== WORK INSTRUCTION ==
Reproduce all the entries, matching the original word for word.

# # # # #

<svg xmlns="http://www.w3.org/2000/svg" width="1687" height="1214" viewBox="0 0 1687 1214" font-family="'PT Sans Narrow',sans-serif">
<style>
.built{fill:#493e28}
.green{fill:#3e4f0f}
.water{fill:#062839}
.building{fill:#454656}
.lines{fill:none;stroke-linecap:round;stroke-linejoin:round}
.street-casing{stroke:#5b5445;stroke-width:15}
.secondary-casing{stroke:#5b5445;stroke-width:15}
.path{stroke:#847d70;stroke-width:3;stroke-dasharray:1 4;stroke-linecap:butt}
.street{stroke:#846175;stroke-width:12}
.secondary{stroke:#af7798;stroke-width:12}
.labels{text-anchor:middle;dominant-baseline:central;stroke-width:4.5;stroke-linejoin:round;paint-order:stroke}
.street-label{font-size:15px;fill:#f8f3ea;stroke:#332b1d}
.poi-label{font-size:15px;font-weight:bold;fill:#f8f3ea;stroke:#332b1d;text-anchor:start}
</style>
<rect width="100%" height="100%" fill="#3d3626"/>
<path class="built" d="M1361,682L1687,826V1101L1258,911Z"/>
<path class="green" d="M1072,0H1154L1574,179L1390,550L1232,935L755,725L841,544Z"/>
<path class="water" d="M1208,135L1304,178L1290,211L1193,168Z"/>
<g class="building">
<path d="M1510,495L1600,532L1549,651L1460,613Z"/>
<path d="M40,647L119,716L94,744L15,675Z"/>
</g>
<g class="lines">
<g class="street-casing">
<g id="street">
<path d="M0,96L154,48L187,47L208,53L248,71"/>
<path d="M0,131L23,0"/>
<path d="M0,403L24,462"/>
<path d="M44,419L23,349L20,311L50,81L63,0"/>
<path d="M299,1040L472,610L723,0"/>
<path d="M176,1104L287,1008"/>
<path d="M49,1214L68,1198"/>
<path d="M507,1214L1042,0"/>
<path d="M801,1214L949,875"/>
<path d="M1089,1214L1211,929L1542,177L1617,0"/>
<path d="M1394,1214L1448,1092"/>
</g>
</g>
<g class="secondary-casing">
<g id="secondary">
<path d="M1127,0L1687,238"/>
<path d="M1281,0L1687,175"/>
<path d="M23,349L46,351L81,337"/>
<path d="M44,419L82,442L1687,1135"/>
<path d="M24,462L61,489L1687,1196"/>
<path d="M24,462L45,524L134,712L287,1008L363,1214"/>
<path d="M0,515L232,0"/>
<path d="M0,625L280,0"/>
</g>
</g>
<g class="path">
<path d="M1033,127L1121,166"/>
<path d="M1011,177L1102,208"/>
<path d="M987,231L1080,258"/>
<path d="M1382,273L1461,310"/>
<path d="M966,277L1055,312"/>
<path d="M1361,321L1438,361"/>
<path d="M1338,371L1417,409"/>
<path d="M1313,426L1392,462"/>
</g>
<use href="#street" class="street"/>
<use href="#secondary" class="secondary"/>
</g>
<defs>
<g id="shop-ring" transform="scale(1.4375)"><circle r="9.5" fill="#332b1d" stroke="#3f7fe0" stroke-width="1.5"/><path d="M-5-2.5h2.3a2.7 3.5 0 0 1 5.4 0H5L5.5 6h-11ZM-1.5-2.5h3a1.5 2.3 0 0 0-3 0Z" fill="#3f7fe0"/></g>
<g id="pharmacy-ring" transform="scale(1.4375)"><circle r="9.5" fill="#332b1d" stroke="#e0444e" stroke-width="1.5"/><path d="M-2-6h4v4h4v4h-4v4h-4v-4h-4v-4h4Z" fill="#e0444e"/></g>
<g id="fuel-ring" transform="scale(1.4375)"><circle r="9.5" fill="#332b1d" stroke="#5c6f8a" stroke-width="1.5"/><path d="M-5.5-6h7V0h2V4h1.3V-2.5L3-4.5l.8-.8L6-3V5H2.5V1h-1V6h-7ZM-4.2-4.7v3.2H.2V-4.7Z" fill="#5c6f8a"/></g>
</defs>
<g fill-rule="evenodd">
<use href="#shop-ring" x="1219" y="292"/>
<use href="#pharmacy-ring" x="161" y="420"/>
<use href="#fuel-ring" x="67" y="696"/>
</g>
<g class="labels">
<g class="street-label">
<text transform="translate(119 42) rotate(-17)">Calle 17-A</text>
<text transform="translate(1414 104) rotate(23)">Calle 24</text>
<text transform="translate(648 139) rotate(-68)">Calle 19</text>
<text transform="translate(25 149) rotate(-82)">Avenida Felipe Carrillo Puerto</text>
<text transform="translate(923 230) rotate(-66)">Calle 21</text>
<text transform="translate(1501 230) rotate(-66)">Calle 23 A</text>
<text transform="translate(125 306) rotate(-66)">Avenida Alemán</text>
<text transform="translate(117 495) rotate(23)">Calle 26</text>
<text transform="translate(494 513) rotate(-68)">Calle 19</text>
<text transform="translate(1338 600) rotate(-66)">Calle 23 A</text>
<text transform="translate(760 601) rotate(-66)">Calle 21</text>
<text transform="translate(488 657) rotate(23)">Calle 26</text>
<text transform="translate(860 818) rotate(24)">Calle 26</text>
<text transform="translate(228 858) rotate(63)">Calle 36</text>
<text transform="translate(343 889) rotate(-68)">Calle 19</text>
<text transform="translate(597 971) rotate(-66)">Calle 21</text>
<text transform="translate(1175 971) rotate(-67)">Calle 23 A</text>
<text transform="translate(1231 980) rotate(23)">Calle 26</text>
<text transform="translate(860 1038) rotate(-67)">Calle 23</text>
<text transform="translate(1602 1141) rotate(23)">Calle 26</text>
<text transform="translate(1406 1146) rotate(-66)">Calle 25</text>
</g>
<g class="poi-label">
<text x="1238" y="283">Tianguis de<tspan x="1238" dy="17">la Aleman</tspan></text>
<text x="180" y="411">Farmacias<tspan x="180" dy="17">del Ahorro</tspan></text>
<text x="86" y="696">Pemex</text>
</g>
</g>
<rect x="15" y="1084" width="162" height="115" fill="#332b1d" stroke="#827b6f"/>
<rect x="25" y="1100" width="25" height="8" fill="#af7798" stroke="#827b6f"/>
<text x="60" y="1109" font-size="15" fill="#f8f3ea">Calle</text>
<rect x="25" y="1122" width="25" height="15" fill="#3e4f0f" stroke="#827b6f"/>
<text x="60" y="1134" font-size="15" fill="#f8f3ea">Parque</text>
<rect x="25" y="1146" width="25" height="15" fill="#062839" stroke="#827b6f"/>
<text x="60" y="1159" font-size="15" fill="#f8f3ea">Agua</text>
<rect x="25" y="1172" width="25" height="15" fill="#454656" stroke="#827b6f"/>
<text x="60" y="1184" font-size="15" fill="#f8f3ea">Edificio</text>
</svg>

# # # # #

== PROBLEM SOLUTION ==
<svg xmlns="http://www.w3.org/2000/svg" width="1687" height="1214" viewBox="0 0 1687 1214" font-family="'PT Sans Narrow',sans-serif">
<style>
.built{fill:#493e28}
.green{fill:#3e4f0f}
.water{fill:#062839}
.building{fill:#454656}
.lines{fill:none;stroke-linecap:round;stroke-linejoin:round}
.street-casing{stroke:#5b5445;stroke-width:15}
.secondary-casing{stroke:#5b5445;stroke-width:15}
.path{stroke:#847d70;stroke-width:3;stroke-dasharray:1 4;stroke-linecap:butt}
.street{stroke:#846175;stroke-width:12}
.secondary{stroke:#af7798;stroke-width:12}
.labels{text-anchor:middle;dominant-baseline:central;stroke-width:4.5;stroke-linejoin:round;paint-order:stroke}
.street-label{font-size:15px;fill:#f8f3ea;stroke:#332b1d}
.poi-label{font-size:15px;font-weight:bold;fill:#f8f3ea;stroke:#332b1d;text-anchor:start}
</style>
<rect width="100%" height="100%" fill="#3d3626"/>
<path class="built" d="M1361,682L1687,826V1101L1258,911Z"/>
<path class="green" d="M1072,0H1154L1574,179L1390,550L1232,935L755,725L841,544Z"/>
<path class="water" d="M1208,135L1304,178L1290,211L1193,168Z"/>
<g class="building">
<path d="M1510,495L1600,532L1549,651L1460,613Z"/>
<path d="M40,647L119,716L94,744L15,675Z"/>
</g>
<g class="lines">
<g class="street-casing">
<g id="street">
<path d="M0,96L154,48L187,47L208,53L248,71"/>
<path d="M0,131L23,0"/>
<path d="M0,403L24,462"/>
<path d="M44,419L23,349L20,311L50,81L63,0"/>
<path d="M299,1040L472,610L723,0"/>
<path d="M176,1104L287,1008"/>
<path d="M49,1214L68,1198"/>
<path d="M507,1214L1042,0"/>
<path d="M801,1214L949,875"/>
<path d="M1089,1214L1211,929L1542,177L1617,0"/>
<path d="M1394,1214L1448,1092"/>
</g>
</g>
<g class="secondary-casing">
<g id="secondary">
<path d="M1127,0L1687,238"/>
<path d="M1281,0L1687,175"/>
<path d="M23,349L46,351L81,337"/>
<path d="M44,419L82,442L1687,1135"/>
<path d="M24,462L61,489L1687,1196"/>
<path d="M24,462L45,524L134,712L287,1008L363,1214"/>
<path d="M0,515L232,0"/>
<path d="M0,625L280,0"/>
</g>
</g>
<g class="path">
<path d="M1033,127L1121,166"/>
<path d="M1011,177L1102,208"/>
<path d="M987,231L1080,258"/>
<path d="M1382,273L1461,310"/>
<path d="M966,277L1055,312"/>
<path d="M1361,321L1438,361"/>
<path d="M1338,371L1417,409"/>
<path d="M1313,426L1392,462"/>
</g>
<use href="#street" class="street"/>
<use href="#secondary" class="secondary"/>
</g>
<defs>
<g id="shop-ring" transform="scale(1.4375)"><circle r="9.5" fill="#332b1d" stroke="#3f7fe0" stroke-width="1.5"/><path d="M-5-2.5h2.3a2.7 3.5 0 0 1 5.4 0H5L5.5 6h-11ZM-1.5-2.5h3a1.5 2.3 0 0 0-3 0Z" fill="#3f7fe0"/></g>
<g id="pharmacy-ring" transform="scale(1.4375)"><circle r="9.5" fill="#332b1d" stroke="#e0444e" stroke-width="1.5"/><path d="M-2-6h4v4h4v4h-4v4h-4v-4h-4v-4h4Z" fill="#e0444e"/></g>
<g id="fuel-ring" transform="scale(1.4375)"><circle r="9.5" fill="#332b1d" stroke="#5c6f8a" stroke-width="1.5"/><path d="M-5.5-6h7V0h2V4h1.3V-2.5L3-4.5l.8-.8L6-3V5H2.5V1h-1V6h-7ZM-4.2-4.7v3.2H.2V-4.7Z" fill="#5c6f8a"/></g>
</defs>
<g fill-rule="evenodd">
<use href="#shop-ring" x="1219" y="292"/>
<use href="#pharmacy-ring" x="161" y="420"/>
<use href="#fuel-ring" x="67" y="696"/>
</g>
<g class="labels">
<g class="street-label">
<text transform="translate(119 42) rotate(-17)">Calle 17-A</text>
<text transform="translate(1414 104) rotate(23)">Calle 24</text>
<text transform="translate(648 139) rotate(-68)">Calle 19</text>
<text transform="translate(25 149) rotate(-82)">Avenida Felipe Carrillo Puerto</text>
<text transform="translate(923 230) rotate(-66)">Calle 21</text>
<text transform="translate(1501 230) rotate(-66)">Calle 23 A</text>
<text transform="translate(125 306) rotate(-66)">Avenida Alemán</text>
<text transform="translate(117 495) rotate(23)">Calle 26</text>
<text transform="translate(494 513) rotate(-68)">Calle 19</text>
<text transform="translate(1338 600) rotate(-66)">Calle 23 A</text>
<text transform="translate(760 601) rotate(-66)">Calle 21</text>
<text transform="translate(488 657) rotate(23)">Calle 26</text>
<text transform="translate(860 818) rotate(24)">Calle 26</text>
<text transform="translate(228 858) rotate(63)">Calle 36</text>
<text transform="translate(343 889) rotate(-68)">Calle 19</text>
<text transform="translate(597 971) rotate(-66)">Calle 21</text>
<text transform="translate(1175 971) rotate(-67)">Calle 23 A</text>
<text transform="translate(1231 980) rotate(23)">Calle 26</text>
<text transform="translate(860 1038) rotate(-67)">Calle 23</text>
<text transform="translate(1602 1141) rotate(23)">Calle 26</text>
<text transform="translate(1406 1146) rotate(-66)">Calle 25</text>
</g>
<g class="poi-label">
<text x="1238" y="283">Tianguis de<tspan x="1238" dy="17">la Aleman</tspan></text>
<text x="180" y="411">Farmacias<tspan x="180" dy="17">del Ahorro</tspan></text>
<text x="86" y="696">Pemex</text>
</g>
</g>
<rect x="15" y="1084" width="162" height="115" fill="#332b1d" stroke="#827b6f"/>
<rect x="25" y="1100" width="25" height="8" fill="#af7798" stroke="#827b6f"/>
<text x="60" y="1109" font-size="15" fill="#f8f3ea">Calle</text>
<rect x="25" y="1122" width="25" height="15" fill="#3e4f0f" stroke="#827b6f"/>
<text x="60" y="1134" font-size="15" fill="#f8f3ea">Parque</text>
<rect x="25" y="1146" width="25" height="15" fill="#062839" stroke="#827b6f"/>
<text x="60" y="1159" font-size="15" fill="#f8f3ea">Agua</text>
<rect x="25" y="1172" width="25" height="15" fill="#454656" stroke="#827b6f"/>
<text x="60" y="1184" font-size="15" fill="#f8f3ea">Edificio</text>
</svg>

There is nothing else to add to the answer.